# My passenger headlight won't shut off?



## misha1976 (Jun 21, 2005)

I have a 94 Pathfinder SE. I don't do much driving at night therefore I don't use my headlights often, but for some reason today when I left work the passenger side headlight was on and I never even touched the headlight switch. It won't shut off either. There seems to be continous power running into it. Even with the vehicle completely off, all switches off including the alarm, it won't go off unless I unplug the switch from the headlamp under the hood. Has anyone else had this problem, any suggestions as to what could be causing this?


----------



## Animal (Mar 25, 2005)

I'd guess it's a broken switch or shorted wire.


----------



## kstt (Nov 25, 2003)

These switches (in the lever-to-column) are habitually bad. I don't think I've heard of one failing to shut OFF, though.


----------



## Animal (Mar 25, 2005)

kstt said:


> These switches (in the lever-to-column) are habitually bad. I don't think I've heard of one failing to shut OFF, though.
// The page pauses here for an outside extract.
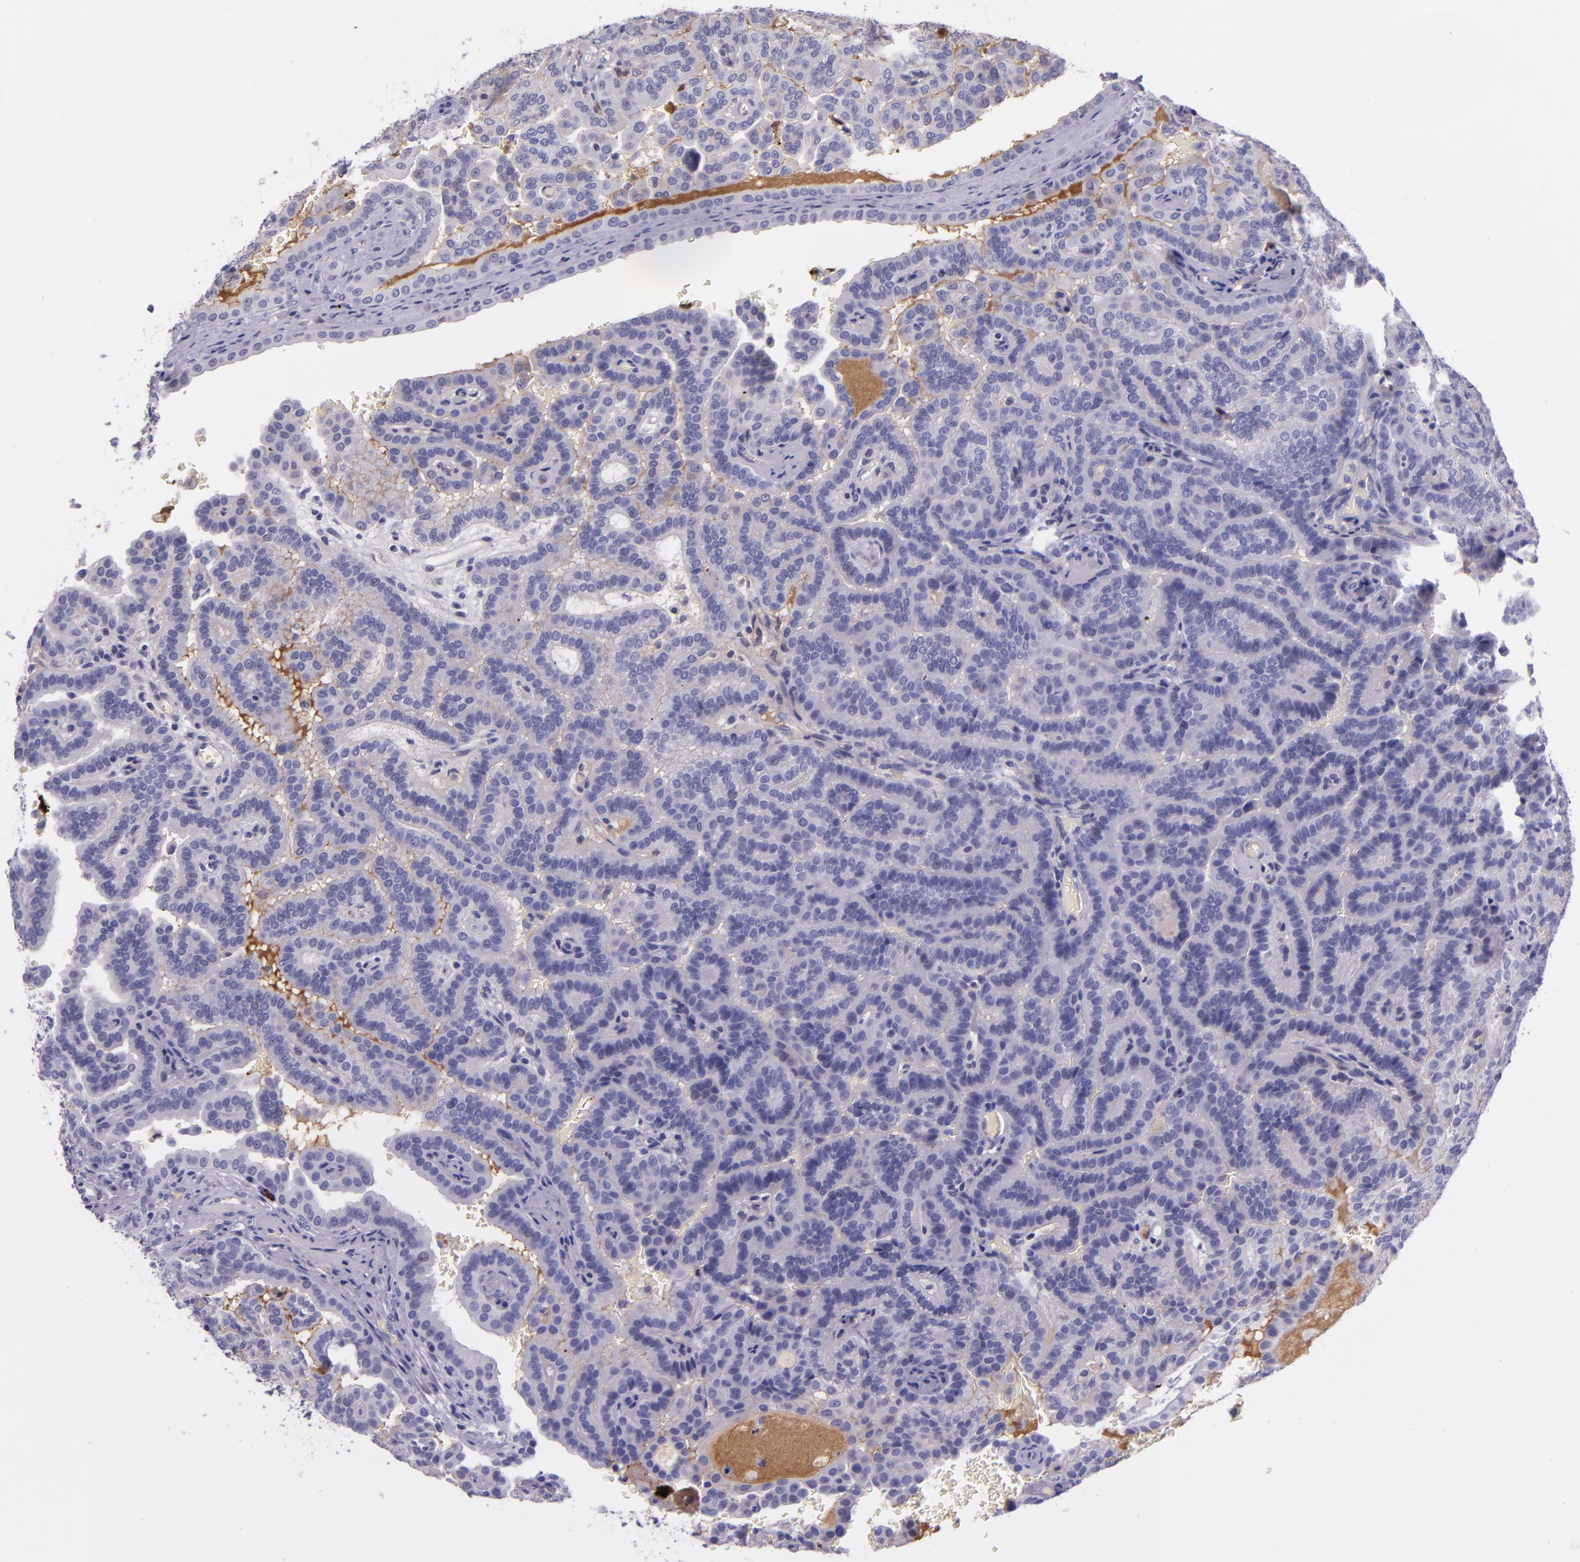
{"staining": {"intensity": "negative", "quantity": "none", "location": "none"}, "tissue": "renal cancer", "cell_type": "Tumor cells", "image_type": "cancer", "snomed": [{"axis": "morphology", "description": "Adenocarcinoma, NOS"}, {"axis": "topography", "description": "Kidney"}], "caption": "High magnification brightfield microscopy of renal cancer (adenocarcinoma) stained with DAB (3,3'-diaminobenzidine) (brown) and counterstained with hematoxylin (blue): tumor cells show no significant positivity. (DAB (3,3'-diaminobenzidine) immunohistochemistry (IHC) visualized using brightfield microscopy, high magnification).", "gene": "KNG1", "patient": {"sex": "male", "age": 61}}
Nor have I, though I have had mine apart for cleaning 3-4 times.  
Of course, that doesn't mean the strap contact has somehow failed in this case. Let's face it, long distance diagnosis is only a guess.


----------



## misha1976 (Jun 21, 2005)

kstt said:


> These switches (in the lever-to-column) are habitually bad. I don't think I've heard of one failing to shut OFF, though.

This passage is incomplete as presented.